Check every line below for the word "with" and copy each one that has it.

(Saved data entries)
==============================

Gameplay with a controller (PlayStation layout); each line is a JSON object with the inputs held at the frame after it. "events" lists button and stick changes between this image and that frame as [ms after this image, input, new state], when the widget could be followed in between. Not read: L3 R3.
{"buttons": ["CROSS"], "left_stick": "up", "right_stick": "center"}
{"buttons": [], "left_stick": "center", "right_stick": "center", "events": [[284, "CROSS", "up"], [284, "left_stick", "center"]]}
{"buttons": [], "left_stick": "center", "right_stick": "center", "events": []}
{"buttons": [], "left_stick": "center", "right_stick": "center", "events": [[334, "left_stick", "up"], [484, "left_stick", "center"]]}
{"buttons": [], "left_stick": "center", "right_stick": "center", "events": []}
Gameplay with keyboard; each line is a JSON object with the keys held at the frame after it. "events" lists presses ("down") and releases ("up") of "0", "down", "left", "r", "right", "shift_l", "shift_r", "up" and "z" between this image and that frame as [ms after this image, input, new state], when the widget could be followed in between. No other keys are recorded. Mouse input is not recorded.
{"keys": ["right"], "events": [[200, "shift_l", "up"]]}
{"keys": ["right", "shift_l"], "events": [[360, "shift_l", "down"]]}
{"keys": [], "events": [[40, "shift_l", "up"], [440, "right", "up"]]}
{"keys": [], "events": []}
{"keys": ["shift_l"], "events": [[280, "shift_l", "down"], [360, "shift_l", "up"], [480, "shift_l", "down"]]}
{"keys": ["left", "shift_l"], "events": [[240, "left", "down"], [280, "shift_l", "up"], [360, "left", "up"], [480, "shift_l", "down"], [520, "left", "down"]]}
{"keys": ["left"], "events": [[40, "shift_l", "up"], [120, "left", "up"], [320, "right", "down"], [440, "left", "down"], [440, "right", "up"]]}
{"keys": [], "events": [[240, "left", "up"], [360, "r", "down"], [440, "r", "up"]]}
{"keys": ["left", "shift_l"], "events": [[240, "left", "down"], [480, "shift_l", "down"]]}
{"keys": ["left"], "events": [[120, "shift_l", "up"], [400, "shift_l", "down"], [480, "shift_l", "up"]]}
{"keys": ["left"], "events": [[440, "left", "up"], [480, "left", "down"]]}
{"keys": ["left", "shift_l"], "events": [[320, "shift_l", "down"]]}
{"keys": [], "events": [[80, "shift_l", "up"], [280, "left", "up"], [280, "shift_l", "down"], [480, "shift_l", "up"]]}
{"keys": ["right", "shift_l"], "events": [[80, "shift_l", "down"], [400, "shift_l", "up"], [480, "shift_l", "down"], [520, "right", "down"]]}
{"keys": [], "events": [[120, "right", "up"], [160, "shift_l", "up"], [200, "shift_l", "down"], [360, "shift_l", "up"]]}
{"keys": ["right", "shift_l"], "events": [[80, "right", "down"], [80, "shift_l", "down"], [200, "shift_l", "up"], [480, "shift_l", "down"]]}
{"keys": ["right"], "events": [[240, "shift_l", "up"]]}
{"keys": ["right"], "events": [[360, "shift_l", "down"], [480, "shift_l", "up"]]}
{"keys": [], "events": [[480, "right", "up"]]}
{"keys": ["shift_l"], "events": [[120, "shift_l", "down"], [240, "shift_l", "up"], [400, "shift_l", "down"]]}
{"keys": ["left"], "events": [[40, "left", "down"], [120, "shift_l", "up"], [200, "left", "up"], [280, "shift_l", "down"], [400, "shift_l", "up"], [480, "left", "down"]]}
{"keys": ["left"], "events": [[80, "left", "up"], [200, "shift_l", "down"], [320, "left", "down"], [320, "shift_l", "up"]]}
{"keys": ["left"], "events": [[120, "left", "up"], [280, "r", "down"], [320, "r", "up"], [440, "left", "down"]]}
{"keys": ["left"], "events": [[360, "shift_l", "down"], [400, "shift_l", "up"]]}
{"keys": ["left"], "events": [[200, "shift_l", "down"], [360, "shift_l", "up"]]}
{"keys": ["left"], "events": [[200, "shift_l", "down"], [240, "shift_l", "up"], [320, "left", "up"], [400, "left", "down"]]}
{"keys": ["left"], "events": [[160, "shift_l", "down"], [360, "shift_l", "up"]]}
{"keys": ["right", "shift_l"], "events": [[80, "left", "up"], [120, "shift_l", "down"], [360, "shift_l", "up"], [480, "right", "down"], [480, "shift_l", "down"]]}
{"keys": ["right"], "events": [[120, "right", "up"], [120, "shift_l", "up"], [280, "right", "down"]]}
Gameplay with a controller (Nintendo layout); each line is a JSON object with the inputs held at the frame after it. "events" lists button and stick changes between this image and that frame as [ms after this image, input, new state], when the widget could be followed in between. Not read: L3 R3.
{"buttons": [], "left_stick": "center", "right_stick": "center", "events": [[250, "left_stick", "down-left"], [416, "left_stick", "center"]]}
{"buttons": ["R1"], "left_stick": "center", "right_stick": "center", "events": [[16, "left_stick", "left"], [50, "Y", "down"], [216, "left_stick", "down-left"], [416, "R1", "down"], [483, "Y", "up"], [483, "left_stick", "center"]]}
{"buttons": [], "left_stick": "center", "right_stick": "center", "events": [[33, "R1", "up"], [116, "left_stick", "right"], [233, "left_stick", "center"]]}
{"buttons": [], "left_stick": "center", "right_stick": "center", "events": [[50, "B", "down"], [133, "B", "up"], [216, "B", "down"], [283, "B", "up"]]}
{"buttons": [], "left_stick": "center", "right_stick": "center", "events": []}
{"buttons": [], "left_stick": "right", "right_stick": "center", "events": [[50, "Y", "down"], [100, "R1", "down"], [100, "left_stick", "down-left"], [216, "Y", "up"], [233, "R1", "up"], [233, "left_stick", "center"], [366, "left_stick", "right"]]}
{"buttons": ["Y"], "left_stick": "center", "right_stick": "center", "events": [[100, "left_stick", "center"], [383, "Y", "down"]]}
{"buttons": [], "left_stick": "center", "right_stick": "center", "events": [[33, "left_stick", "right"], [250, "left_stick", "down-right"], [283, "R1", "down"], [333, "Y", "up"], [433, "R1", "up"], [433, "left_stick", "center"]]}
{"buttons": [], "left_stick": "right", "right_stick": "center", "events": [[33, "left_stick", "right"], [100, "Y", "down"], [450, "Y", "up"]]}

==============================

SOLUTION FOR THIS TASK =>
Gameplay with a controller (PlayStation layout); each line is a JSON object with the inputs held at the frame after it. "events" lists button and stick changes between this image and that frame as [ms after this image, input, new state], when the widget could be followed in between. Not read: L3 R3.
Gameplay with keyboard; each line is a JSON object with the keys held at the frame after it. "events" lists presses ("down") and releases ("up") of "0", "down", "left", "r", "right", "shift_l", "shift_r", "up" and "z" between this image and that frame as [ms after this image, input, new state], when the widget could be followed in between. No other keys are recorded. Mouse input is not recorded.
Gameplay with a controller (Nintendo layout); each line is a JSON object with the inputs held at the frame after it. "events" lists button and stick changes between this image and that frame as [ms after this image, input, new state], when the widget could be followed in between. Not read: L3 R3.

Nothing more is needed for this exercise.